Set down each entry below exactly as it stands.

Dataset entries:
⟨

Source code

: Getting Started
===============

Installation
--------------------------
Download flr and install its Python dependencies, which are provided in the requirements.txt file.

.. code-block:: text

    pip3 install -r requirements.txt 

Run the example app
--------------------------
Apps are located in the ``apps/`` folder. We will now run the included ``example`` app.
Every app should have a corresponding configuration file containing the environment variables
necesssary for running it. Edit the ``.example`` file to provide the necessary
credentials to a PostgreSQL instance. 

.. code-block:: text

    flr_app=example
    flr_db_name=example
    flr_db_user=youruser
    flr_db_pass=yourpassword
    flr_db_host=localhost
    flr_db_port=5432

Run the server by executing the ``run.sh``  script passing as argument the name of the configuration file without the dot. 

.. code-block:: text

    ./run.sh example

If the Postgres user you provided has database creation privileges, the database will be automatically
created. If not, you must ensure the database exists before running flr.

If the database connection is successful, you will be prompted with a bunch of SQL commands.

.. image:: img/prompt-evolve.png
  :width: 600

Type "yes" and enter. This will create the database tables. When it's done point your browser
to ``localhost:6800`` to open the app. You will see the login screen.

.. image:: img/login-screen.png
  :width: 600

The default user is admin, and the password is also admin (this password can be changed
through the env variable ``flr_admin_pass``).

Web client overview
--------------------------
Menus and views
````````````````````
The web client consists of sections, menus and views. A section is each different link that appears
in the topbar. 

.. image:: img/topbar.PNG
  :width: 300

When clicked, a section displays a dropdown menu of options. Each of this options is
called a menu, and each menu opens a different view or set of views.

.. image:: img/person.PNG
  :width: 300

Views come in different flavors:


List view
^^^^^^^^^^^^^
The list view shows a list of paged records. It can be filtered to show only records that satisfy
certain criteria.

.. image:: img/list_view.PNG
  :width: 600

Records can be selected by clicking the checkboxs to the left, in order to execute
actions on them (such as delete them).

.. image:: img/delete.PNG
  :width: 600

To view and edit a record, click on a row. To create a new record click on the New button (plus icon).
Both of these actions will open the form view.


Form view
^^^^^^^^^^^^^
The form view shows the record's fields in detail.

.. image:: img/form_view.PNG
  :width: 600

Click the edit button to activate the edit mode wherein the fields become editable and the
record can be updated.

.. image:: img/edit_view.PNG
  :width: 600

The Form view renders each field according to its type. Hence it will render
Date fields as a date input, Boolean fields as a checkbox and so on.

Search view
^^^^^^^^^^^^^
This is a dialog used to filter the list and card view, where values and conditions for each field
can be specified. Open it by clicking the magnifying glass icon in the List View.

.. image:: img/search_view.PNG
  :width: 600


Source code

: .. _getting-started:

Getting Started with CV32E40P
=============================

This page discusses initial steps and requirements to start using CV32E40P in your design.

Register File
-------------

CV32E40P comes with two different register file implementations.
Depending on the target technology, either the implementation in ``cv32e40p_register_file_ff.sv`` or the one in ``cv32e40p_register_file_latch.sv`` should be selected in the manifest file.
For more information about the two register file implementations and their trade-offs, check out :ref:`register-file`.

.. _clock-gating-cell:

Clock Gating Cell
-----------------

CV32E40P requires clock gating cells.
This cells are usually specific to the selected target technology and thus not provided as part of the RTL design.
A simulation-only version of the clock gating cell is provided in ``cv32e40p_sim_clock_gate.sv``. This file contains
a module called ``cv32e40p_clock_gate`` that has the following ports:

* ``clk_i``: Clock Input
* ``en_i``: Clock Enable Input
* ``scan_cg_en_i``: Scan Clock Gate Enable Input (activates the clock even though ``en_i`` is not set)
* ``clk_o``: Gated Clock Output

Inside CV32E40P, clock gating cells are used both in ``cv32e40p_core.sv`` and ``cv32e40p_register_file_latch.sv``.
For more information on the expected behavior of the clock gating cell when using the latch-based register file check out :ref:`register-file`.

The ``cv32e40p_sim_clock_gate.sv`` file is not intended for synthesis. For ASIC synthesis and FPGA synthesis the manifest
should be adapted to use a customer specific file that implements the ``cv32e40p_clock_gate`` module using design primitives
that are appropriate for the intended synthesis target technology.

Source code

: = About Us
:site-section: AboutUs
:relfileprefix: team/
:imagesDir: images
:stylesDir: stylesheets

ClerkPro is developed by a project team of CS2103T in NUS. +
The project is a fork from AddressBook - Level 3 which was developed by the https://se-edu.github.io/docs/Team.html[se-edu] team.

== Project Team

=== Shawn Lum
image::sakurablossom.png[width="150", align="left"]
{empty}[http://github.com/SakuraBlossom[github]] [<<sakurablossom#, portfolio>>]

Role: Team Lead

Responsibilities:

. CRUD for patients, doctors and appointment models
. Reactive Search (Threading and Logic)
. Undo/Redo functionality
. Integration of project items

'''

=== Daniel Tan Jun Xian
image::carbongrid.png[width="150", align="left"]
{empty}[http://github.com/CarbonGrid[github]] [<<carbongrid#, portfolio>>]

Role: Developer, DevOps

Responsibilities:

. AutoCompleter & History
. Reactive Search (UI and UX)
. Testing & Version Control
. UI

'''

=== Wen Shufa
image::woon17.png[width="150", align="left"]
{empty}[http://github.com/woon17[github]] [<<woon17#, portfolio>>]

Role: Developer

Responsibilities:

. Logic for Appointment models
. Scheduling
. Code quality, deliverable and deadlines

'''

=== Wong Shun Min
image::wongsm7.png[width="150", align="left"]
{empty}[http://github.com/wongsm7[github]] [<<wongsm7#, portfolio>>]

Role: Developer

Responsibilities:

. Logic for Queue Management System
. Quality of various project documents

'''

⟩

[Answer to this exercise]
Source code

: Getting Started
===============

Installation
--------------------------
Download flr and install its Python dependencies, which are provided in the requirements.txt file.

.. code-block:: text

    pip3 install -r requirements.txt 

Run the example app
--------------------------
Apps are located in the ``apps/`` folder. We will now run the included ``example`` app.
Every app should have a corresponding configuration file containing the environment variables
necesssary for running it. Edit the ``.example`` file to provide the necessary
credentials to a PostgreSQL instance. 

.. code-block:: text

    flr_app=example
    flr_db_name=example
    flr_db_user=youruser
    flr_db_pass=yourpassword
    flr_db_host=localhost
    flr_db_port=5432

Run the server by executing the ``run.sh``  script passing as argument the name of the configuration file without the dot. 

.. code-block:: text

    ./run.sh example

If the Postgres user you provided has database creation privileges, the database will be automatically
created. If not, you must ensure the database exists before running flr.

If the database connection is successful, you will be prompted with a bunch of SQL commands.

.. image:: img/prompt-evolve.png
  :width: 600

Type "yes" and enter. This will create the database tables. When it's done point your browser
to ``localhost:6800`` to open the app. You will see the login screen.

.. image:: img/login-screen.png
  :width: 600

The default user is admin, and the password is also admin (this password can be changed
through the env variable ``flr_admin_pass``).

Web client overview
--------------------------
Menus and views
````````````````````
The web client consists of sections, menus and views. A section is each different link that appears
in the topbar. 

.. image:: img/topbar.PNG
  :width: 300

When clicked, a section displays a dropdown menu of options. Each of this options is
called a menu, and each menu opens a different view or set of views.

.. image:: img/person.PNG
  :width: 300

Views come in different flavors:


List view
^^^^^^^^^^^^^
The list view shows a list of paged records. It can be filtered to show only records that satisfy
certain criteria.

.. image:: img/list_view.PNG
  :width: 600

Records can be selected by clicking the checkboxs to the left, in order to execute
actions on them (such as delete them).

.. image:: img/delete.PNG
  :width: 600

To view and edit a record, click on a row. To create a new record click on the New button (plus icon).
Both of these actions will open the form view.


Form view
^^^^^^^^^^^^^
The form view shows the record's fields in detail.

.. image:: img/form_view.PNG
  :width: 600

Click the edit button to activate the edit mode wherein the fields become editable and the
record can be updated.

.. image:: img/edit_view.PNG
  :width: 600

The Form view renders each field according to its type. Hence it will render
Date fields as a date input, Boolean fields as a checkbox and so on.

Search view
^^^^^^^^^^^^^
This is a dialog used to filter the list and card view, where values and conditions for each field
can be specified. Open it by clicking the magnifying glass icon in the List View.

.. image:: img/search_view.PNG
  :width: 600


Source code

: .. _getting-started:

Getting Started with CV32E40P
=============================

This page discusses initial steps and requirements to start using CV32E40P in your design.

Register File
-------------

CV32E40P comes with two different register file implementations.
Depending on the target technology, either the implementation in ``cv32e40p_register_file_ff.sv`` or the one in ``cv32e40p_register_file_latch.sv`` should be selected in the manifest file.
For more information about the two register file implementations and their trade-offs, check out :ref:`register-file`.

.. _clock-gating-cell:

Clock Gating Cell
-----------------

CV32E40P requires clock gating cells.
This cells are usually specific to the selected target technology and thus not provided as part of the RTL design.
A simulation-only version of the clock gating cell is provided in ``cv32e40p_sim_clock_gate.sv``. This file contains
a module called ``cv32e40p_clock_gate`` that has the following ports:

* ``clk_i``: Clock Input
* ``en_i``: Clock Enable Input
* ``scan_cg_en_i``: Scan Clock Gate Enable Input (activates the clock even though ``en_i`` is not set)
* ``clk_o``: Gated Clock Output

Inside CV32E40P, clock gating cells are used both in ``cv32e40p_core.sv`` and ``cv32e40p_register_file_latch.sv``.
For more information on the expected behavior of the clock gating cell when using the latch-based register file check out :ref:`register-file`.

The ``cv32e40p_sim_clock_gate.sv`` file is not intended for synthesis. For ASIC synthesis and FPGA synthesis the manifest
should be adapted to use a customer specific file that implements the ``cv32e40p_clock_gate`` module using design primitives
that are appropriate for the intended synthesis target technology.

Source code

: = About Us
:site-section: AboutUs
:relfileprefix: team/
:imagesDir: images
:stylesDir: stylesheets

ClerkPro is developed by a project team of CS2103T in NUS. +
The project is a fork from AddressBook - Level 3 which was developed by the https://se-edu.github.io/docs/Team.html[se-edu] team.

== Project Team

=== Shawn Lum
image::sakurablossom.png[width="150", align="left"]
{empty}[http://github.com/SakuraBlossom[github]] [<<sakurablossom#, portfolio>>]

Role: Team Lead

Responsibilities:

. CRUD for patients, doctors and appointment models
. Reactive Search (Threading and Logic)
. Undo/Redo functionality
. Integration of project items

'''

=== Daniel Tan Jun Xian
image::carbongrid.png[width="150", align="left"]
{empty}[http://github.com/CarbonGrid[github]] [<<carbongrid#, portfolio>>]

Role: Developer, DevOps

Responsibilities:

. AutoCompleter & History
. Reactive Search (UI and UX)
. Testing & Version Control
. UI

'''

=== Wen Shufa
image::woon17.png[width="150", align="left"]
{empty}[http://github.com/woon17[github]] [<<woon17#, portfolio>>]

Role: Developer

Responsibilities:

. Logic for Appointment models
. Scheduling
. Code quality, deliverable and deadlines

'''

=== Wong Shun Min
image::wongsm7.png[width="150", align="left"]
{empty}[http://github.com/wongsm7[github]] [<<wongsm7#, portfolio>>]

Role: Developer

Responsibilities:

. Logic for Queue Management System
. Quality of various project documents

'''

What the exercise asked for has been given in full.